The UK Ministry of Defence (MOD) has admitted losing 280 computers in the last 18 months but claimed that in almost all cases encryption would have been in place to ensure data security.
In a blog post, the Ministry reacted to defence secretary Andrew Robathan’s revelation in a parliamentary written answer announcing some alarming recent losses, including that of 188 laptops, 99 desktop PCs, 72 hard disk drives and 73 USB sticks.
“The size and complexity of the MOD, more than 250,000 individuals operating all round the world from permanent bases and in theatre, and frequent movement of kit between locations in support of operations mean it is almost inevitable that equipment will go missing,” an MOD statement read.

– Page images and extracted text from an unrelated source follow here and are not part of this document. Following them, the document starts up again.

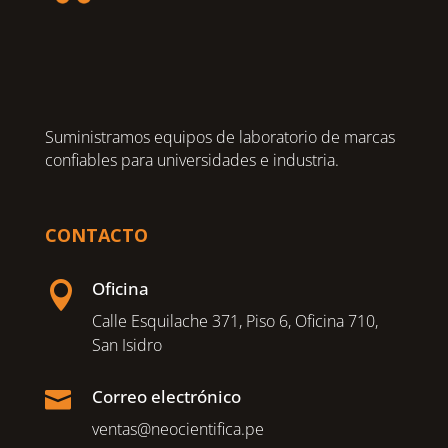
Suministramos equipos de laboratorio de marcas
confiables para universidades e industria.
CONTACTO
Oficina

Calle Esquilache 371, Piso 6, Oficina 710,
San Isidro
Correo electrónico

ventas@neocientifica.pe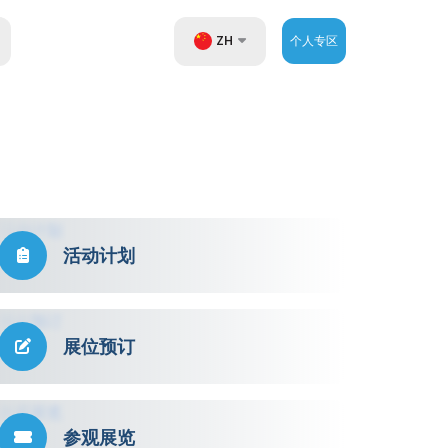
ZH
个人专区
UZ
EN
RU
活动计划
展位预订
参观展览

The Ministry said that although 20 laptops had been lost in a single incident, all had subsequently been recovered.
“Our challenge remains to reduce the number of such incidents and we work hard to minimise the impact of the loss of information by ensuring that devices are encrypted.”
The use of encryption by default is just as well given the scale of data going missing on other devices. The MOD repotedly also lost 150 back-up tapes, 18 mobile phones, 10 BlackBerry smartphones, and 135 other items such as USB tokens, 3G data cards, radios, and digital cameras.
The number can be counted as a modest improvement on the rate of device loss in previous years. In 2010, the MOD admitted it had lost 340 laptops in the previous two years in response to a freedom of information request by a PR agency acting on behalf of a security client.
This wouldn’t have included the laptop belonging to shadow defence secretary (later defence secretary), Liam Fox, stolen from his house in a burglary in April 2010.
The rate of loss admitted by the MOD also compares well to smaller public sector organisations such as the BBC, which in 2010 said it had lost 146 machines in only two years.